Officers from the U.S. Immigration and Customs Enforcement's Detention and Removal Operations yesterday escorted Chong Gui Chen to Hong Kong, agency spokesman Marc Raimondi said.
Court records show Chen was arrested in Hong Kong in 1996 and extradited to the United States in 1998 to stand trial in U.S. District Court in Manhattan for his role in the 1993 smuggling case. He pleaded guilty to smuggling charges in 2000 and was sentenced later that year to a term of 121 months in prison.
The smuggling operation came to light after agents from the FBI and the Immigration and Naturalization Service raided houses in Flushing and Maryland, releasing more than 60 illegal immigrants held captive.
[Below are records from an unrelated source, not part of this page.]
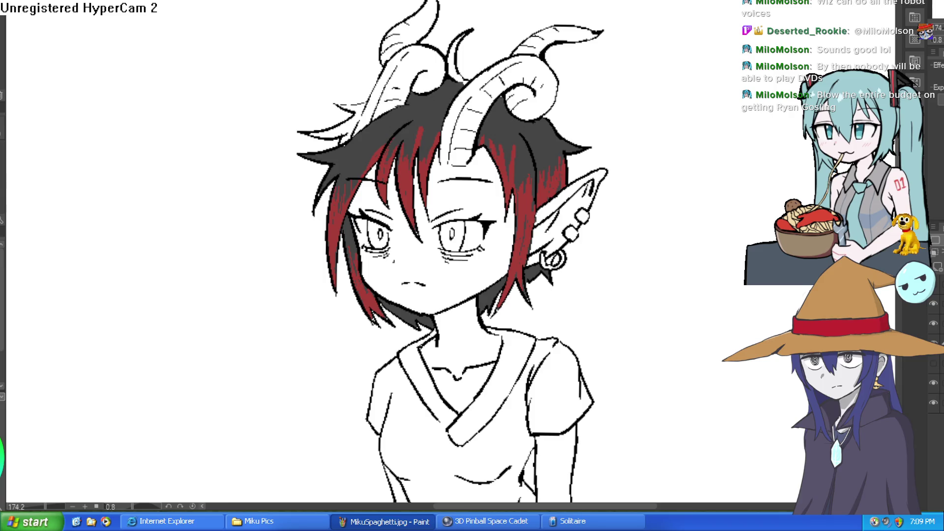
# - Bring the torso and hips into view and zoom in slightly on the figure
pyautogui.scroll(2, 567, 204)
pyautogui.scroll(-2, 566, 205)
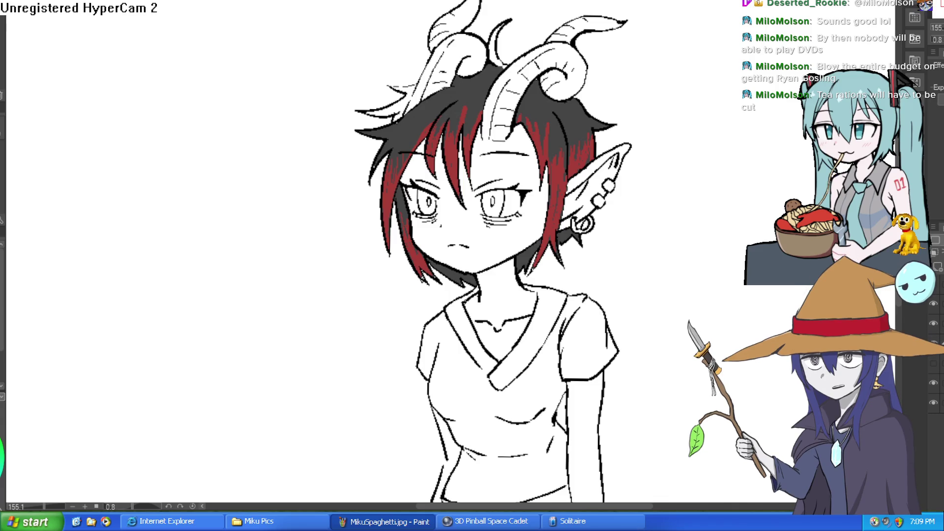
pyautogui.moveTo(656, 158); pyautogui.dragTo(661, 65)
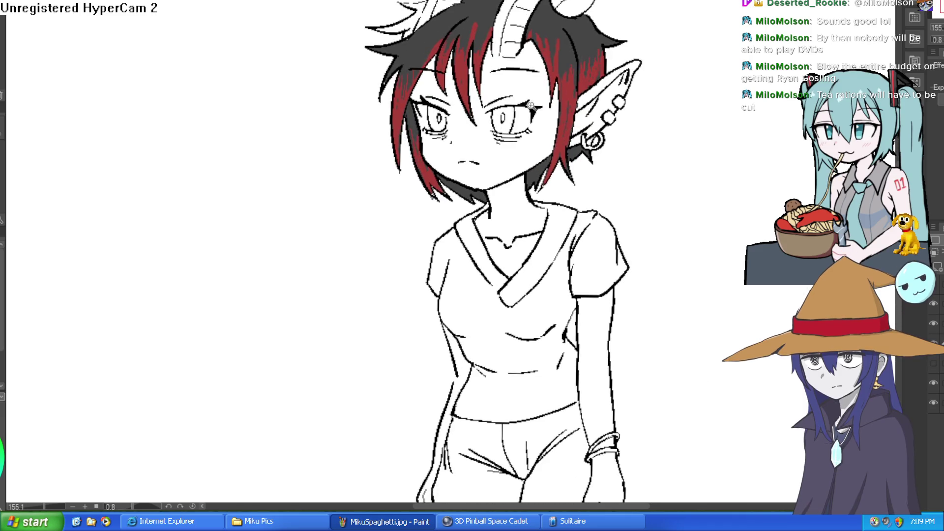
pyautogui.moveTo(497, 166)
pyautogui.mouseDown()
pyautogui.moveTo(533, 166)
pyautogui.moveTo(534, 141)
pyautogui.mouseUp()
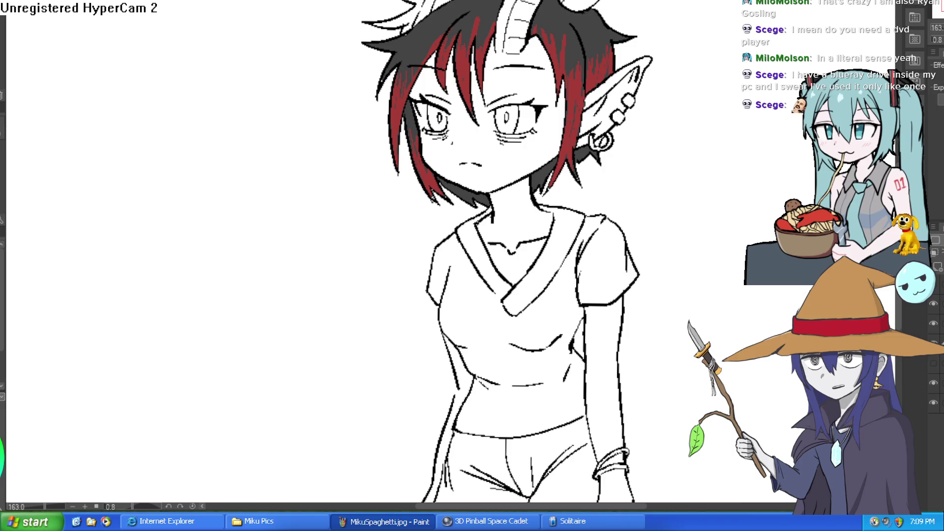
# - Move the view up to the head and toggle the line art to inspect the hair fill
pyautogui.moveTo(708, 206); pyautogui.dragTo(687, 92)
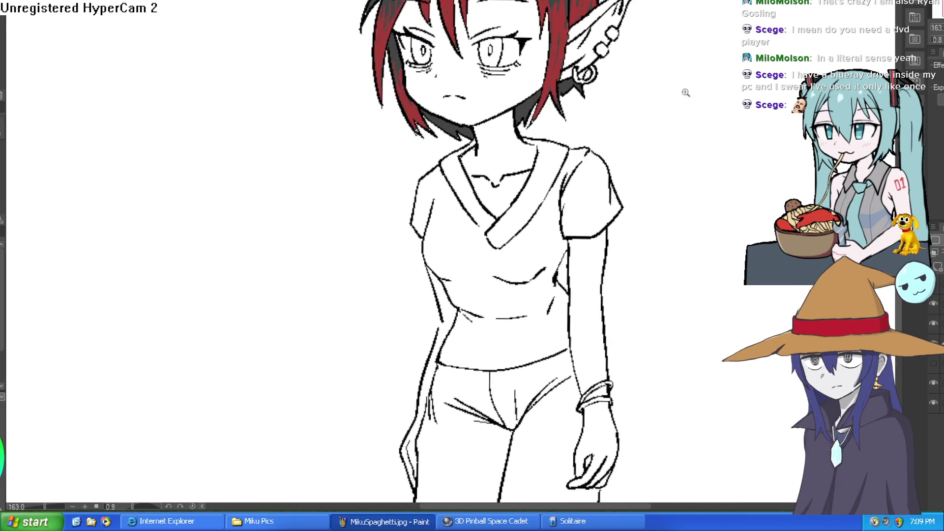
pyautogui.scroll(-2, 655, 148)
pyautogui.scroll(-1, 657, 143)
pyautogui.scroll(-1, 637, 104)
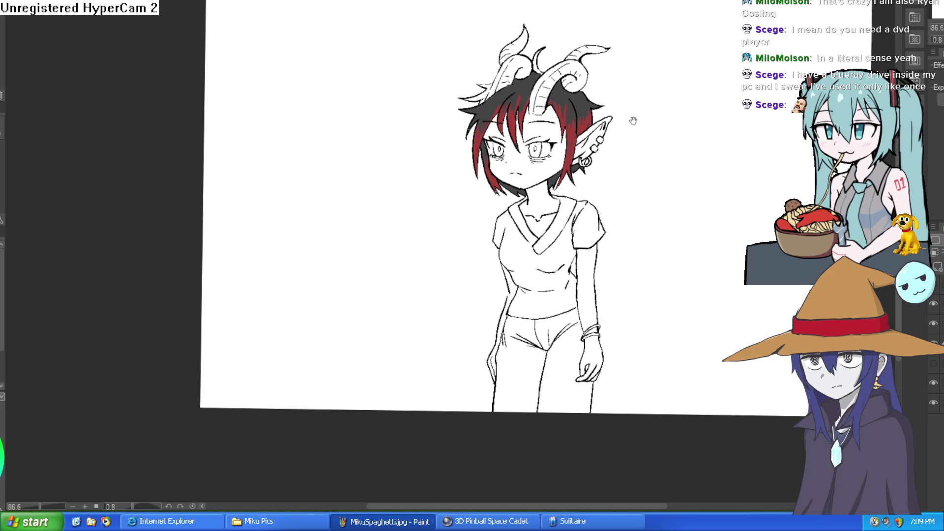
pyautogui.scroll(5, 590, 36)
pyautogui.scroll(-4, 585, 54)
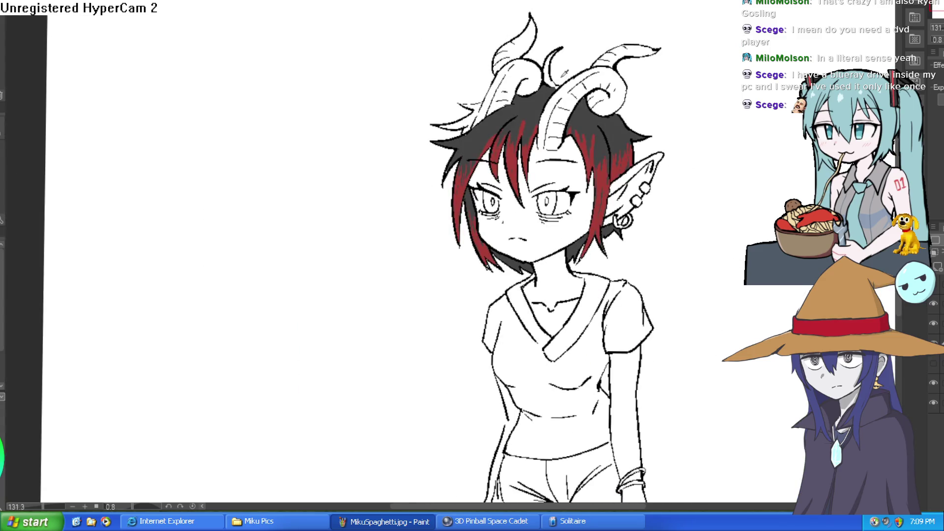
pyautogui.scroll(4, 575, 64)
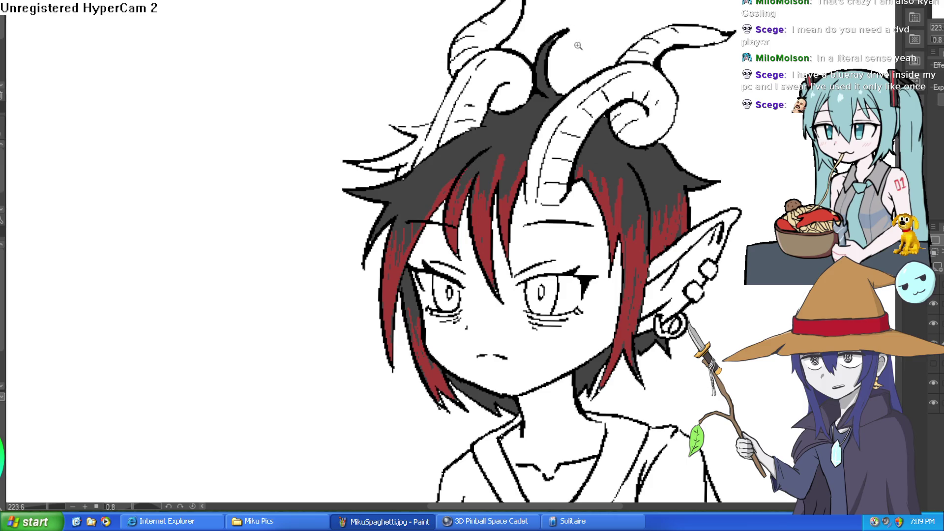
pyautogui.scroll(4, 571, 42)
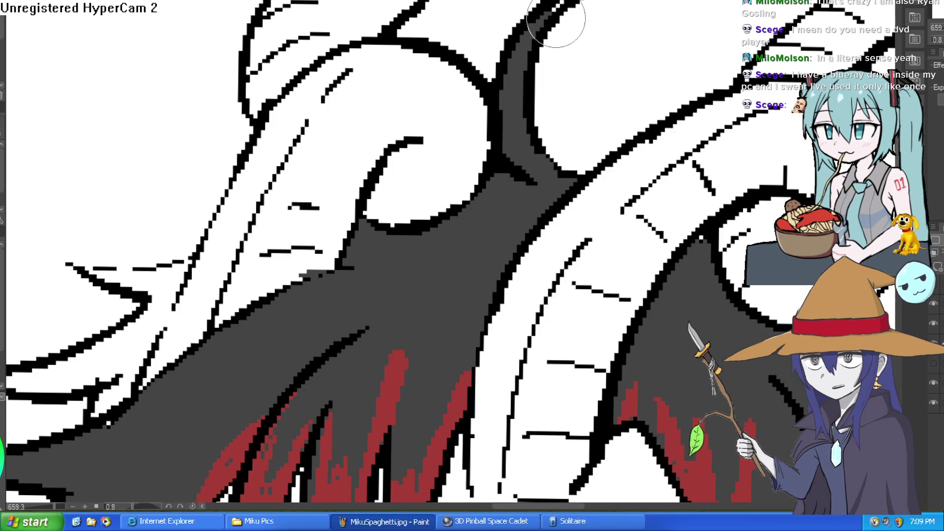
pyautogui.scroll(-4, 757, 195)
pyautogui.click(934, 303)
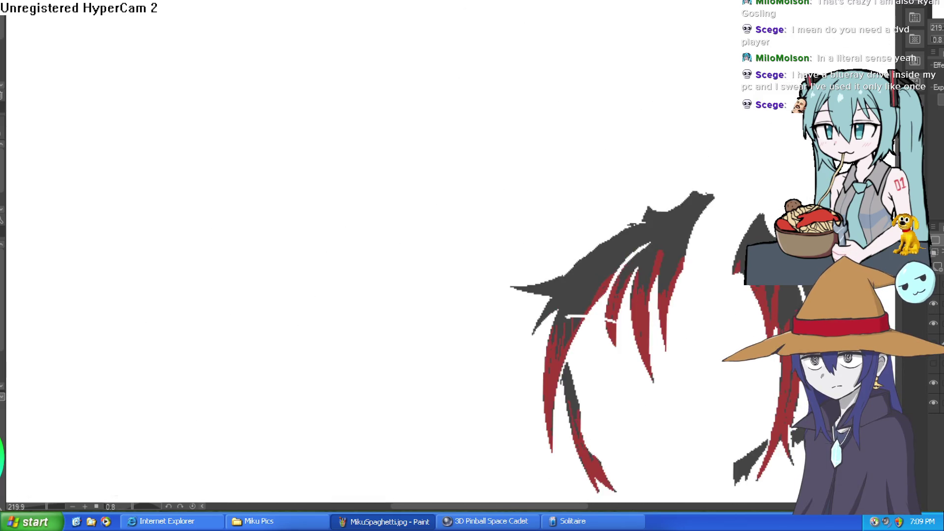
pyautogui.click(933, 303)
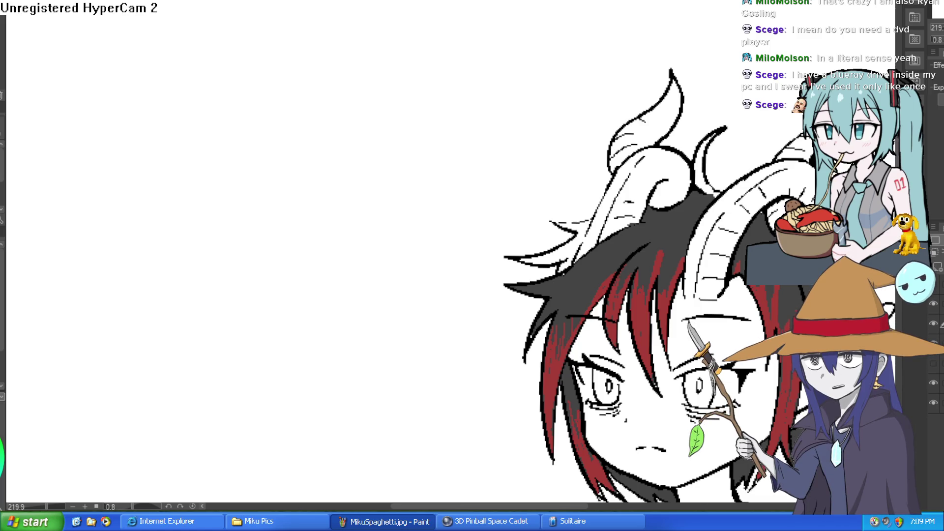
# - Paint the small crescent horn between the two large horns solid black and zoom to check it
pyautogui.moveTo(706, 137); pyautogui.dragTo(704, 161)
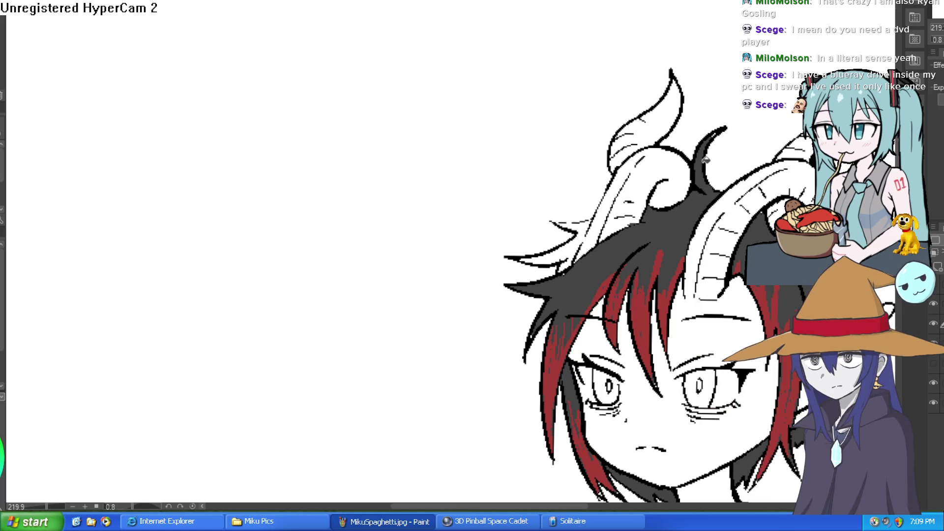
pyautogui.scroll(5, 751, 107)
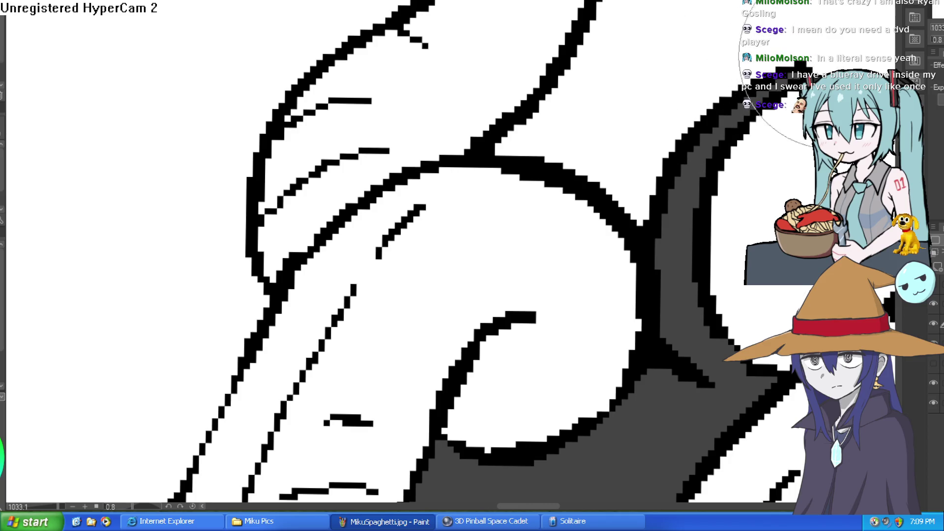
pyautogui.scroll(-4, 772, 79)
Testimony at a 1995 Manhattan federal trial showed about 200 immigrants from China spent 65 days at sea in a fishing vessel. Upon landing in Hampton, Va., in 1993, about 140 immigrants were sent at gunpoint to safe houses in Bridgeport, Conn.
The remaining immigrants were taken to a safe house in Hampton. Some victims later testified they were beaten as gang members forced them to call their families in China and beg them to pay their ransom, at $25,000 to $30,000 each.
Six immigrants whose families could not pay the ransom were transported to a home in Flushing where they were held and beaten until their families could pay the ransom.
A tougher stance on illegal immigration would help to cut down on this sort of criminality.